CONSIGNES>
**A)** Recopiez fidèlement le passage du texte du document allant de « Le même jour, le » à « Fillon et Le Pen. ».
**B)** Rédigez la suite du témoignage sur le silence des rédactions face à un sujet concernant l'élection présidentielle, en reprenant après sa dernière phrase.

:: TEXTE DU DOCUMENT

Le même jour, le responsable des investigations du Nouvel Observateur me dit “je vais prendre vos coordonnées, un journaliste va vous rappeler”. Personne ne rappelle. Et pourtant l’Obs couvre avec assiduité les affaires Fillon et Le Pen.
Après un début fracassant, je me sens cerné par un mur de silence. Au téléphone, l’ancien du Figaro est furieux. “C’est très grave ! On parle d’une élection présidentielle ! Bien sûr que quand ton rédac-chef te refuse un sujet comme ça, tu as envie de ne rien dire pour ne pas perdre ta place. Mais journaliste, c’est pas n’importe quel métier ! On a des responsabilités ! Il faut s’insurger !”

::::
:: DONNÉES FOURNIES

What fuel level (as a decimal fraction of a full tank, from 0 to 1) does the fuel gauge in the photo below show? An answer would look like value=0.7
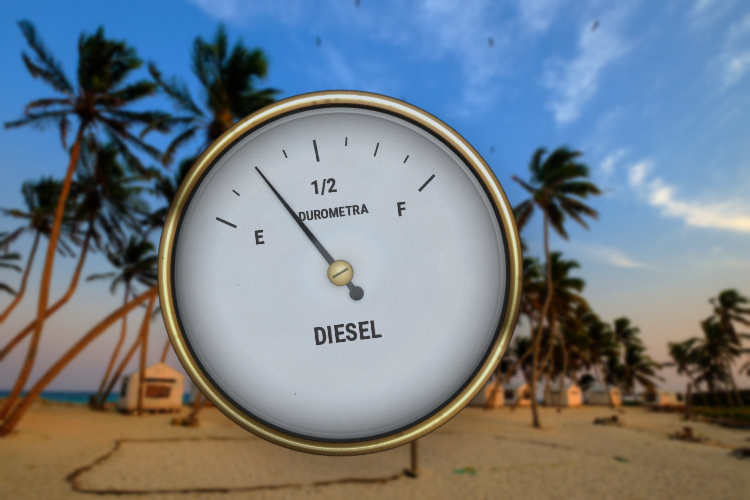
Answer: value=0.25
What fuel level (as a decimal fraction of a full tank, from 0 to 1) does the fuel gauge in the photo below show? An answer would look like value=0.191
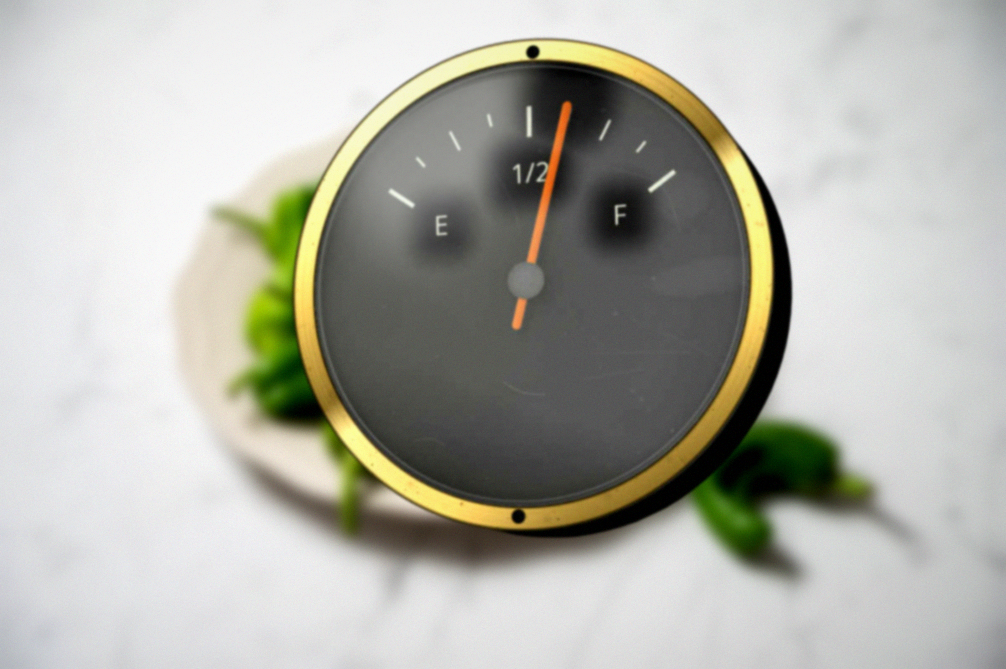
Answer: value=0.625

::::
:: DONNÉES FOURNIES

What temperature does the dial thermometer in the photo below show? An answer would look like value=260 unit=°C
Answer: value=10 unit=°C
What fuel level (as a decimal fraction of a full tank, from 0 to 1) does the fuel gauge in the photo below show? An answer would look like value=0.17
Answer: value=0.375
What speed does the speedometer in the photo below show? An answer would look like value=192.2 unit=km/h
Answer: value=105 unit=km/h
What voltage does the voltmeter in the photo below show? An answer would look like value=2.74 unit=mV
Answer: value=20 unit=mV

::::

RÉSULTATS>
**A)**
Le même jour, le responsable des investigations du Nouvel Observateur me dit “je vais prendre vos coordonnées, un journaliste va vous rappeler”. Personne ne rappelle. Et pourtant l’Obs couvre avec assiduité les affaires Fillon et Le Pen.

**B)**
L’enthousiasme fait place à l’impatience. Puis à l’indignation. J’interpelle journalistes et rédactions sur Twitter. “Et ça, pourquoi vous n’en parlez pas ?” Je contacte les quotidiens. Ils connaissent mon papier, que de nombreux journalistes ont relayé sur les médias sociaux. J’envoie des mails à des adresses souvent bien cachées. En y mettant des pisteurs très sophistiqués. Certains ne les détectent pas. A Libération, l’Express, on ouvre mon mail, on clique sur ma tribune. Je les vois faire en direct. Et il ne se passe rien. D’abord réservé, Hervé Chambonnière finit par partager mon incrédulité. “C’est fou. Personne ?” Ce qui n’était qu’une possibilité devient pour moi une évidence : on protège François Bayrou. Mais surtout, via lui, Emmanuel Macron. La bonne société parisienne a choisi son candidat.
— T’as vu, ça sort nulle part !
— Attends, tu viens avec des preuves, et tu n’as aucun rédac-chef qui sort le truc, parce qu’ils ont tous peur d’être punis. Je vais te dire notre profession, elle est morte.
“Le message est très clair : tu ne sortiras rien le week-end du premier tour. C’est déjà serré, tu vas pas faire chier”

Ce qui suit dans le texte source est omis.